We consider running DoReMi on the above no-tradeoff instance of the simple example with the ground truth unigram distributions in Equation 17. Note that DoReMi’s domain reweighting step (Step 2, Algorithm 1) involves a loop over $T$ iterative model updates, while the estimator from Equation 2 is computed in closed form. To adapt the estimator for DoReMi, we consider an iterative version where the average is computed in an online fashion. We run DoReMi for $T=500$ steps using minibatch size 1 over the $n=500$ training examples with domain weight update rate $\eta=0.5$ . For the model update at step $t$ on an example $x$ from domain $z$ , we increase the pseudo-count $\hat{\theta}_{z}(x)$ by the current domain weight $\alpha_{t}$ corresponding to domain $z$ . Instead of using the examples in the minibatch (which is only size 1 and doesn’t represent all domains), we compute the per-domain excess log-perplexities in Algorithm 1 using a fixed, independent evaluation set of 30 examples.

We compare DoReMi against a model trained with baseline domain weights, which are uniform over the 3 domains. All models are trained on $n=500$ training examples. We evaluate the log-perplexity of a model on each domain in closed form using the ground truth unigram distribution parameters.

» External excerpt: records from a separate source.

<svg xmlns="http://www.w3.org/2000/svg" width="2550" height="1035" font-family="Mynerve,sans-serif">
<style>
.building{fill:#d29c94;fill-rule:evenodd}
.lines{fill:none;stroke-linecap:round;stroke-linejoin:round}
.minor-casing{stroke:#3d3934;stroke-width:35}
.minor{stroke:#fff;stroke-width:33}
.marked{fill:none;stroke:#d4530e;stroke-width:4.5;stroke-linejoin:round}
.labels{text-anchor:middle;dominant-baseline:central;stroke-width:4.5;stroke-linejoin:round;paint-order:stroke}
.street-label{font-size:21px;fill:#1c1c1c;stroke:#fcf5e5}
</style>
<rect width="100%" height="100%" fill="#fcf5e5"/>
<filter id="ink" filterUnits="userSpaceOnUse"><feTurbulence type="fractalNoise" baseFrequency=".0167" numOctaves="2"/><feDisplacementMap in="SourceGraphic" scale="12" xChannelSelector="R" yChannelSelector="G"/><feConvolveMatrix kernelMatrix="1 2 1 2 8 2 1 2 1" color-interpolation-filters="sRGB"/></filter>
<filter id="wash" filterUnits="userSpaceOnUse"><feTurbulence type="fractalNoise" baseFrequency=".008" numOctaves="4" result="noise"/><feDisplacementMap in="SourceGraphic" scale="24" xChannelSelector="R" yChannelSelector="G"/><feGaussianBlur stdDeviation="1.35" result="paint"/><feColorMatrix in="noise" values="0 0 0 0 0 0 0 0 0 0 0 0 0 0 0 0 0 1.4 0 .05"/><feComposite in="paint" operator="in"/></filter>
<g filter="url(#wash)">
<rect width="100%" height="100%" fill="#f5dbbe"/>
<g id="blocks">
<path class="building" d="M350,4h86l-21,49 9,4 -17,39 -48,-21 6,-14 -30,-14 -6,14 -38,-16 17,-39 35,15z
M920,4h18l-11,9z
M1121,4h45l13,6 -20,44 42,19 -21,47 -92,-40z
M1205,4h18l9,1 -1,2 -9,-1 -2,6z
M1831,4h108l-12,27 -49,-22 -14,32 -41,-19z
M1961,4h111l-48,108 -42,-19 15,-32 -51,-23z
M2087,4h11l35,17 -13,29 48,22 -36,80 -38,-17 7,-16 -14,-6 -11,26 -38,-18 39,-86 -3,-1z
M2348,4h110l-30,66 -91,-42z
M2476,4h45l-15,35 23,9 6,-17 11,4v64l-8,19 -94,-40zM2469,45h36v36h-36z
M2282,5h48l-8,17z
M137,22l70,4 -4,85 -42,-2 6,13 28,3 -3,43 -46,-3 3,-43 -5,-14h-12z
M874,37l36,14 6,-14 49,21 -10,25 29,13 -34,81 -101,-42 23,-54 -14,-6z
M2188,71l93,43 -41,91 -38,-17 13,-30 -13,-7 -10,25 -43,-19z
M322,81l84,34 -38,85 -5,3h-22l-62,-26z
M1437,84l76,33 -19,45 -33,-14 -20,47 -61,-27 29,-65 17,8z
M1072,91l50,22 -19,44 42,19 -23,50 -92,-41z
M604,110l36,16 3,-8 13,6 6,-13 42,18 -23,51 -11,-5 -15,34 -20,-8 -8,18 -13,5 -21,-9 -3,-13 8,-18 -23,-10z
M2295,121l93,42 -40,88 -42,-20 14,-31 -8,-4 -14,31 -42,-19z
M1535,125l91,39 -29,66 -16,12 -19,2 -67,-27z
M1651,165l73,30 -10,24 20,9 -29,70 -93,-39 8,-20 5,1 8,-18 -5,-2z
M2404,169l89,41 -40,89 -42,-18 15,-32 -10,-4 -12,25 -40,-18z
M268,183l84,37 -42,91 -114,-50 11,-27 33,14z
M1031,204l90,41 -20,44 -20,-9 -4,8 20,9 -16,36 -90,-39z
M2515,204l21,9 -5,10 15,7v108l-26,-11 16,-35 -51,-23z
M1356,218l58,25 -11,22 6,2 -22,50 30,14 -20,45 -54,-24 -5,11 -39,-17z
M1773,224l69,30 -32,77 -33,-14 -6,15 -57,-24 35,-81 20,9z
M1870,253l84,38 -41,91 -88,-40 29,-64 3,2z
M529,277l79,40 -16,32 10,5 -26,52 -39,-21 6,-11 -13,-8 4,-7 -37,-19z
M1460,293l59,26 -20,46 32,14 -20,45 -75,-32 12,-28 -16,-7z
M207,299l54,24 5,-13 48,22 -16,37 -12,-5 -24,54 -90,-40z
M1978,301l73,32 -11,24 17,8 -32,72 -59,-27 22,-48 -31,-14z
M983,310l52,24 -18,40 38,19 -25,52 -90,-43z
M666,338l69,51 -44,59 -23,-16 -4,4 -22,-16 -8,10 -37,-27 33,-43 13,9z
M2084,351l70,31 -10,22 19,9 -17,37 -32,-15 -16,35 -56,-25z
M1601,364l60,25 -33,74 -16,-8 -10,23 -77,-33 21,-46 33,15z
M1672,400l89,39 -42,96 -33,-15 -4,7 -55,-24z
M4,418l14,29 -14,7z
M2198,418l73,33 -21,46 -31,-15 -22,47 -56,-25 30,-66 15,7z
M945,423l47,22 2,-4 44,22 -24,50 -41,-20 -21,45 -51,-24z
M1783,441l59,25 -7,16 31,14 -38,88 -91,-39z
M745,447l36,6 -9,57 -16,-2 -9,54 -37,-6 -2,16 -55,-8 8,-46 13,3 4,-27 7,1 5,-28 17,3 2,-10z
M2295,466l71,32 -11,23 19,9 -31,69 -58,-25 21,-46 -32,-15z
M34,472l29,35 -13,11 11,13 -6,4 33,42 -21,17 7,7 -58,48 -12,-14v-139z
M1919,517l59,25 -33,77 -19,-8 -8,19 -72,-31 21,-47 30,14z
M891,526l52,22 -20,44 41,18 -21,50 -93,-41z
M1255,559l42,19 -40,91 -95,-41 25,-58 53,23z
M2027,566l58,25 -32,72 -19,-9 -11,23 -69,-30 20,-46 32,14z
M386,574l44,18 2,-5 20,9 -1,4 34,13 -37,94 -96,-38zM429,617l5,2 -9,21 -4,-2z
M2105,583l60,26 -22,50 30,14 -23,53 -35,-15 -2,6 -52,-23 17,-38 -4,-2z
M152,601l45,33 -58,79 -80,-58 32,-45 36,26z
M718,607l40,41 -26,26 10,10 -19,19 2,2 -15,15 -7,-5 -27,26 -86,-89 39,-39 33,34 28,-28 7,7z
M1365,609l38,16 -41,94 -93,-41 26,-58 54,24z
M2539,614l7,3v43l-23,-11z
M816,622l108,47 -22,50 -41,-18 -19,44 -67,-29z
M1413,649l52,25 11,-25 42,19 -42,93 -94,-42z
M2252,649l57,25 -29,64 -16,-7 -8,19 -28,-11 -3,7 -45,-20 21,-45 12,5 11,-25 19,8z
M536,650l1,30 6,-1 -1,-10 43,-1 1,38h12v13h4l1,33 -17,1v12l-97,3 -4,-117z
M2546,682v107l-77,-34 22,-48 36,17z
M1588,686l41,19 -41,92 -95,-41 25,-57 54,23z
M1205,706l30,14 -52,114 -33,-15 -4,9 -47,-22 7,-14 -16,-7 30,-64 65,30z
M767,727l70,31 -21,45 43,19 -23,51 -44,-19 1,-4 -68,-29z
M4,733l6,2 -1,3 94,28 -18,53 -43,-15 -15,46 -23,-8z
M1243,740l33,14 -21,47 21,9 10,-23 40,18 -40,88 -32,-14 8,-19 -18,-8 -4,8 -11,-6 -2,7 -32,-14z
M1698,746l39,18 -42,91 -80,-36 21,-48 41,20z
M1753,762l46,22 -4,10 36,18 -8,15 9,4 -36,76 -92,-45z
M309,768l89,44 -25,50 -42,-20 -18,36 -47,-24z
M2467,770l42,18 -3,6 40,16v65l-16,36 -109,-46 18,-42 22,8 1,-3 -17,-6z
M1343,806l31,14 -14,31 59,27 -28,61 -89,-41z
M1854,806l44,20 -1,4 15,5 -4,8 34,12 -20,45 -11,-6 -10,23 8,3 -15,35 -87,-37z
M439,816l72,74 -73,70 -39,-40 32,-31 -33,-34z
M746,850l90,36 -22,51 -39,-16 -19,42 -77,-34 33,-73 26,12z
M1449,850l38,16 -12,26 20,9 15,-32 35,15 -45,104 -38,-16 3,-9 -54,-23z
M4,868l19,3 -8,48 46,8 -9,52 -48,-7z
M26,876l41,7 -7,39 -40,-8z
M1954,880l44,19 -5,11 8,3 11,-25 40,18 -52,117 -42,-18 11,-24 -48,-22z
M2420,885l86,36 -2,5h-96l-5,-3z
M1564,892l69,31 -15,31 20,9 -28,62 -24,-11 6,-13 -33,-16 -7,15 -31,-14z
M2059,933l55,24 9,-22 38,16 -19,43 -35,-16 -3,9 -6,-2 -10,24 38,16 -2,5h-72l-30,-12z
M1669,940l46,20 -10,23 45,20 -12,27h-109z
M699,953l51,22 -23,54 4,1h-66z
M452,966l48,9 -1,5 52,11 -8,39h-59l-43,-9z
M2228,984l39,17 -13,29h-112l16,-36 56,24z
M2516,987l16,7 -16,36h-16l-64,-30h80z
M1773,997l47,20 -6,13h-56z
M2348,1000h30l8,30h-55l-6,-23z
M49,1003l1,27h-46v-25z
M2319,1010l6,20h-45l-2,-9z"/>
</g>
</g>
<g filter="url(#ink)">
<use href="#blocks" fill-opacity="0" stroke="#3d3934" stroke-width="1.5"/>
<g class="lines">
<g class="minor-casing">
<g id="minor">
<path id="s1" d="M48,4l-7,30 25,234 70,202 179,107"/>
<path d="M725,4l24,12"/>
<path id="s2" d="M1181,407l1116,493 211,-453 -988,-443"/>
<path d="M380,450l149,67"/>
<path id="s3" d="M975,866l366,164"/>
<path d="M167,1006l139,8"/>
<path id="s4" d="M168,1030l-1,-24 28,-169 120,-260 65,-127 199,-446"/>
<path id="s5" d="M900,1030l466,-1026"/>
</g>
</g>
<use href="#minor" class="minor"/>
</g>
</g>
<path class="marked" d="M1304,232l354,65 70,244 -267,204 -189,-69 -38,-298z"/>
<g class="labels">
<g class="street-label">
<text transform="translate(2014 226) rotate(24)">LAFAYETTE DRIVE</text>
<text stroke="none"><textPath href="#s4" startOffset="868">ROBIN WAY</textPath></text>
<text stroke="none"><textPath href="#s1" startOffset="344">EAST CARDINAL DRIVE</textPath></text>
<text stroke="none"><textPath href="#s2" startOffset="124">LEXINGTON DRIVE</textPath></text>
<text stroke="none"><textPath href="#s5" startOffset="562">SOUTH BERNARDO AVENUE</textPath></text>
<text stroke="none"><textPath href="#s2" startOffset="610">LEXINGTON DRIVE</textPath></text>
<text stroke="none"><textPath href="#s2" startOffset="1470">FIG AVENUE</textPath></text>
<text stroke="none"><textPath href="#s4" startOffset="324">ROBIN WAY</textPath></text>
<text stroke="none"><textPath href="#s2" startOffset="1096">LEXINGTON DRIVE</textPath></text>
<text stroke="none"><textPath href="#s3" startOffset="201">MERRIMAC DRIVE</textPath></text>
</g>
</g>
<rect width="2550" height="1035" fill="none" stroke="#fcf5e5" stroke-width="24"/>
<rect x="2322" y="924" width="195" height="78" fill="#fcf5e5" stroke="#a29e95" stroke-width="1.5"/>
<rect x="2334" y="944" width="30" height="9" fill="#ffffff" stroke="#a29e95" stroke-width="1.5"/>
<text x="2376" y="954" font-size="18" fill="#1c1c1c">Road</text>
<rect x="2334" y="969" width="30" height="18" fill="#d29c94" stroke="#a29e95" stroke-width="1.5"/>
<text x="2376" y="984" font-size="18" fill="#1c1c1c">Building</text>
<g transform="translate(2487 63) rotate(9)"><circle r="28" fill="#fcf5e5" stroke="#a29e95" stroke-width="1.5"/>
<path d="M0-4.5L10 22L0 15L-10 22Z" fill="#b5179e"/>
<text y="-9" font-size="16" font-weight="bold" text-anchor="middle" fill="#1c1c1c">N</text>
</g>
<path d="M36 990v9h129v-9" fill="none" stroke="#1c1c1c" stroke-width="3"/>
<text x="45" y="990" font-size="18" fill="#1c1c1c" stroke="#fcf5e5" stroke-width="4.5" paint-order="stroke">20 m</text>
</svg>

On this simple example, DoReMi returns domain weights $[0.39,0.61,0.0]$ after rounding to 2 decimal places. These weights correspond to our intuitions — the first domain (non-noisy) is increased by a small amount, the third domain (noisy) is decreased to 0 weight, and most of the weight is allocated to the second domain. We use these domain weights to generate a new dataset of 500 examples. The model trained with this new dataset improves over the baseline model in perplexity on all domains.